Teks Sumber:
* * * * * * * * *
Di sinilah Megawati seolah meyakini betul apa yang dikatakan George Sorel, bahwa mitos politik adalah citra pemersatu yang menarik emosi daripada intelektual. Mitos mengenai Bung Karno telah beroperasi dalam emosional kader. Sesuatu hal yang menjadi jawaban mengapa partai ini, kini menjadi begitu besar dan kuat.
Mitos mengenai Soekarno ini memang perlu kita akui cukup berhasil menghidupkan daya juang kader, dan jika tidak berlebihan juga sukses menumbuhkan iman kader dalam prinsip pengorganisasian. Selain menekankan akan garis Bung Karno, Megawati dalam pidatonya kemarin juga memberi ultimatum kader untuk selalu turun ke Rakyat agar menang. Turun ke Rakyat ini memang pada satu sisi menyimbolkan klaim legitimasi PDIP sebagai partai wong cilik, tapi pada sisi lain jika kita sadar juga merupakan bagian mitos politik.
Merujuk pidato yang mengaitkan kemenangan partai dengan turun ke Rakyat, kita dapat menggali ulang sejarah Indonesia, bahwa Rakyat memang identik dengan Soekarno. Soekarno dikenal sebagai Presiden yang pidatonya di manapun didengar dan disimak oleh rakyatnya, serta dilegitimasi kerap berinteraksi dengan Rakyat dengan tujuan persatuan.
“Kredo turun ke rakyat yang kemudian menjadi mitos politik kemenangan ini setidaknya membantu menjelaskan kekuatan psikologis yang mendalam terhadap gagasan nasionalisme Jawa”
Di sinilah sebenarnya “turun ke Rakyat” sejatinya memang bukan kredo baru. Gambaran yang tepat mengenai perintah yang seakan merupakan keharusan bagi kader partai ini menyampaikan nuansa pemikiran politik Jawa.
* * * * * * * * *
Arahan Singkat 1:
Bisakah Anda menuliskan ulang seluruh teks sumber tentang mitos politik Bung Karno itu kata demi kata tanpa perubahan?
Teks sumber dan daftar merupakan dua bahan yang terpisah.

(Ekstraksi teks per halaman)
* * * * * * * * *
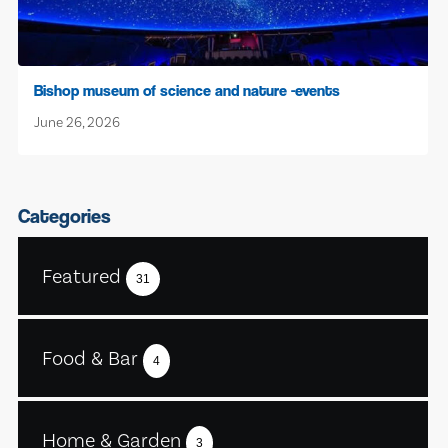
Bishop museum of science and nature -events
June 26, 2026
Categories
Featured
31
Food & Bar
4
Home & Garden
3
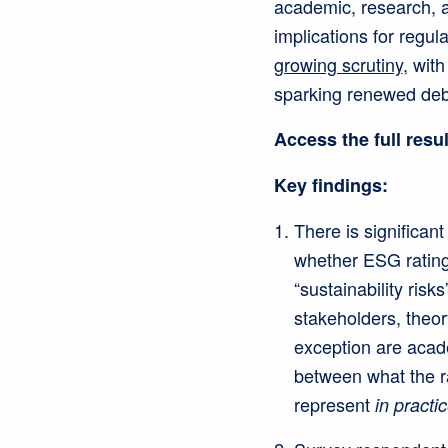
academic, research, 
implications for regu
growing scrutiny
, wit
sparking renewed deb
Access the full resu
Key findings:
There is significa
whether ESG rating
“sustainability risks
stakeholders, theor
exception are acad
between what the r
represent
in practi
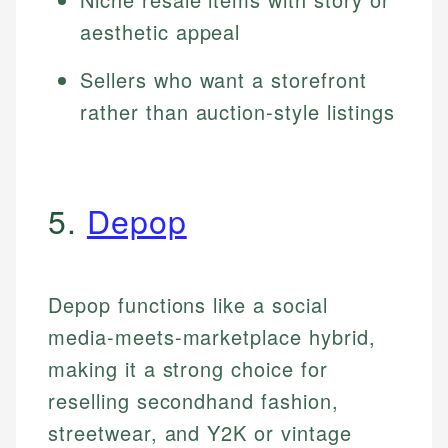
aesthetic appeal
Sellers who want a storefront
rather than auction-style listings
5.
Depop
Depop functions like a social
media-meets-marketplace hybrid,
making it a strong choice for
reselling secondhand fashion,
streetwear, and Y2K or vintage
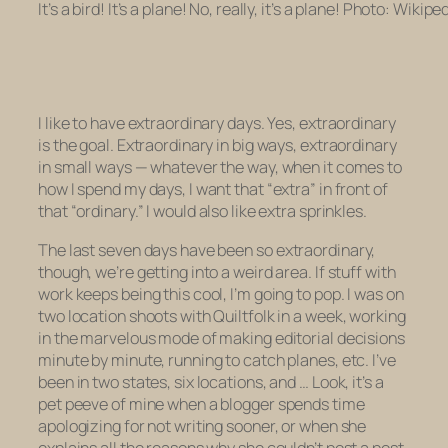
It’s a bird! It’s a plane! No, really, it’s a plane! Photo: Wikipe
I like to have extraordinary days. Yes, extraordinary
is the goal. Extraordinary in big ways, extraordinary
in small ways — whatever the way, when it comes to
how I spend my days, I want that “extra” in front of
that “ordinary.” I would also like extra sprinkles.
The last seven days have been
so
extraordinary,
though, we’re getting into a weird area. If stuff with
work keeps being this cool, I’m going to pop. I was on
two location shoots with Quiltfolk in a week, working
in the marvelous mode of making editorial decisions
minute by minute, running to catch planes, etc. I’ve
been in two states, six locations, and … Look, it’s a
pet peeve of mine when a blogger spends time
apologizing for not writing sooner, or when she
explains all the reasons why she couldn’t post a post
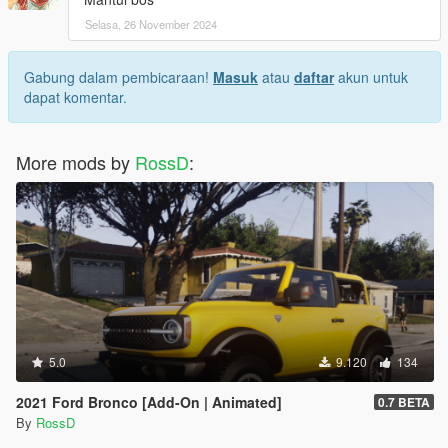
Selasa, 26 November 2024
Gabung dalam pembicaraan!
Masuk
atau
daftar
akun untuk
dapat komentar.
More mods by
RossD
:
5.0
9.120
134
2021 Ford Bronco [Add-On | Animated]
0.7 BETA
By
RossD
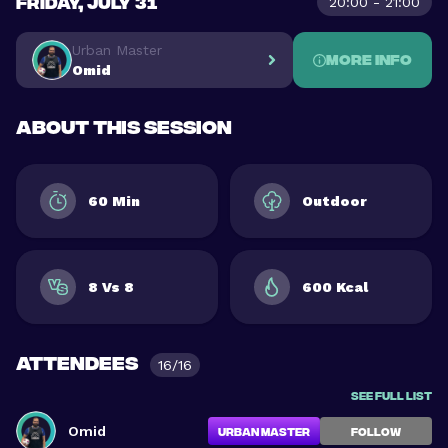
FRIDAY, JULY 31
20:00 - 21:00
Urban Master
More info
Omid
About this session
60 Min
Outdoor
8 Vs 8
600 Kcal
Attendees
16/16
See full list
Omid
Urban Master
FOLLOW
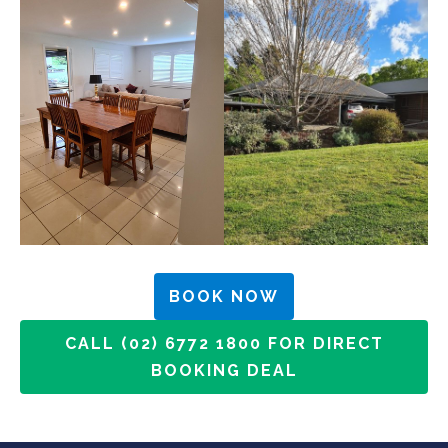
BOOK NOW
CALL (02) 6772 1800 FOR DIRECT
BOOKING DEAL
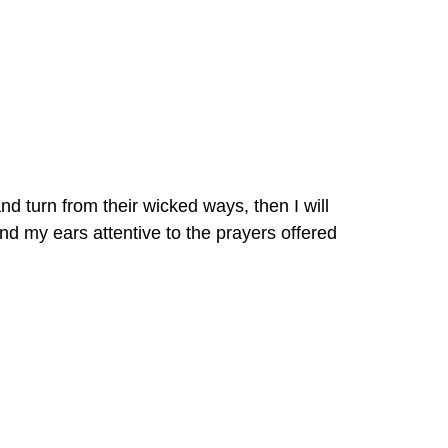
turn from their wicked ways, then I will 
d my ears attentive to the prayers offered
* * * * * * * * *
Arahan Singkat 2:
Bisakah Anda menuliskan ulang bagian daftar mulai dari baris yang memuat "FRIDAY, JULY 31" sampai akhir daftar, dengan mengubah "Urban Master" menjadi "Street Master" dan membiarkan hal lain tetap sama? Jangan sertakan gambar dalam jawaban.

Jawaban Tugas 1:
Di sinilah Megawati seolah meyakini betul apa yang dikatakan George Sorel, bahwa mitos politik adalah citra pemersatu yang menarik emosi daripada intelektual. Mitos mengenai Bung Karno telah beroperasi dalam emosional kader. Sesuatu hal yang menjadi jawaban mengapa partai ini, kini menjadi begitu besar dan kuat.
Mitos mengenai Soekarno ini memang perlu kita akui cukup berhasil menghidupkan daya juang kader, dan jika tidak berlebihan juga sukses menumbuhkan iman kader dalam prinsip pengorganisasian. Selain menekankan akan garis Bung Karno, Megawati dalam pidatonya kemarin juga memberi ultimatum kader untuk selalu turun ke Rakyat agar menang. Turun ke Rakyat ini memang pada satu sisi menyimbolkan klaim legitimasi PDIP sebagai partai wong cilik, tapi pada sisi lain jika kita sadar juga merupakan bagian mitos politik.
Merujuk pidato yang mengaitkan kemenangan partai dengan turun ke Rakyat, kita dapat menggali ulang sejarah Indonesia, bahwa Rakyat memang identik dengan Soekarno. Soekarno dikenal sebagai Presiden yang pidatonya di manapun didengar dan disimak oleh rakyatnya, serta dilegitimasi kerap berinteraksi dengan Rakyat dengan tujuan persatuan.
“Kredo turun ke rakyat yang kemudian menjadi mitos politik kemenangan ini setidaknya membantu menjelaskan kekuatan psikologis yang mendalam terhadap gagasan nasionalisme Jawa”
Di sinilah sebenarnya “turun ke Rakyat” sejatinya memang bukan kredo baru. Gambaran yang tepat mengenai perintah yang seakan merupakan keharusan bagi kader partai ini menyampaikan nuansa pemikiran politik Jawa.

Jawaban Tugas 2:
FRIDAY, JULY 31
20:00 - 21:00
Street Master
More info
Omid
About this session
60 Min
Outdoor
8 Vs 8
600 Kcal
Attendees
16/16
See full list
Omid
Street Master
FOLLOW
BOOK NOW
CALL (02) 6772 1800 FOR DIRECT
BOOKING DEAL
turn from their wicked ways, then I will 
d my ears attentive to the prayers offered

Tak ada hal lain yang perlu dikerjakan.